176pp., hbk., RRP $A19.99


May 8th, the one day of the year that Jonah dreads because it is the anniversary of the accident that left his mother in a wheelchair two years previously and left him as her carer.

He regards it as ‘the day the music died’ because despite her love of music and American Pie being her favourite tune, his mother has not played or sung since the accident.  Jonah himself loves to sing and has been given an important role in the upcoming school play because of his voice. However, because of having to care for his mother – a fact he keeps secret although his teachers are aware of it and are compassionate – he finds it hard to fit in at school, has no friends except for the thread of one with Valeria, a newly-arrived Russian girl, and is teased and bullied because of his name.

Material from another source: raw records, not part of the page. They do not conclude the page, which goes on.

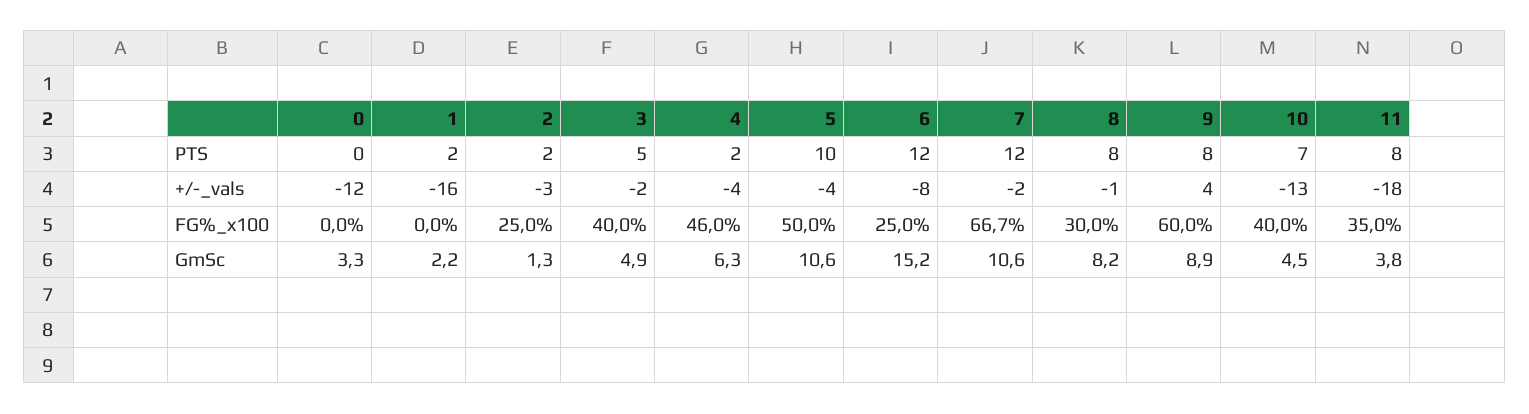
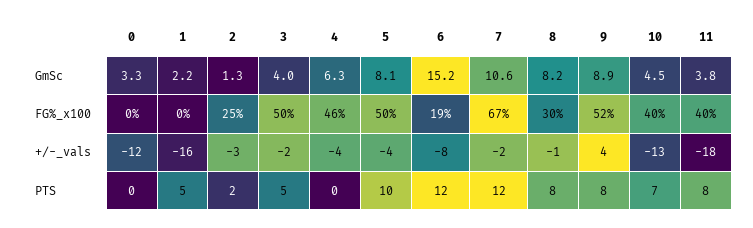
1, PTS: 2 -> 5
4, PTS: 2 -> 0
3, FG%_x100: 40 -> 50
6, FG%_x100: 25 -> 19
9, FG%_x100: 60 -> 52
11, FG%_x100: 35 -> 40
3, GmSc: 4.9 -> 4
5, GmSc: 10.6 -> 8.1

During play practice one of the other boys deliberately injures him, and after being attended to by the school nurse, Jonah flees to the school chapel, his place of refuge where he can cry, and yell out his anger and sing his heart out till he gets back to a place of balance.  There on the floor he finds a brass button and as he picks it up, the church’s pipe organ begins to play and a remarkable story that impacts him profoundly unfolds…

As with stories like The Fox and the Ghost King, Morpurgo weaves the facts of history with the fiction of his imagination into an engaging, memorable story and Lucky Button is no exception.  Focusing on the story of Nathaniel Hogarth, an orphan of the Foundling Hospital, created by Thomas Coram in 1739 with help from William Hogarth and George Frideric Handel, music becomes the centre of the story as the young boy is befriended by the young Wolfgang Amadeus Mozart and his sister during their time in England. Sensitively illustrated by Michael Foreman, this is a story for newly independent readers who like historical fiction and something a little bit different.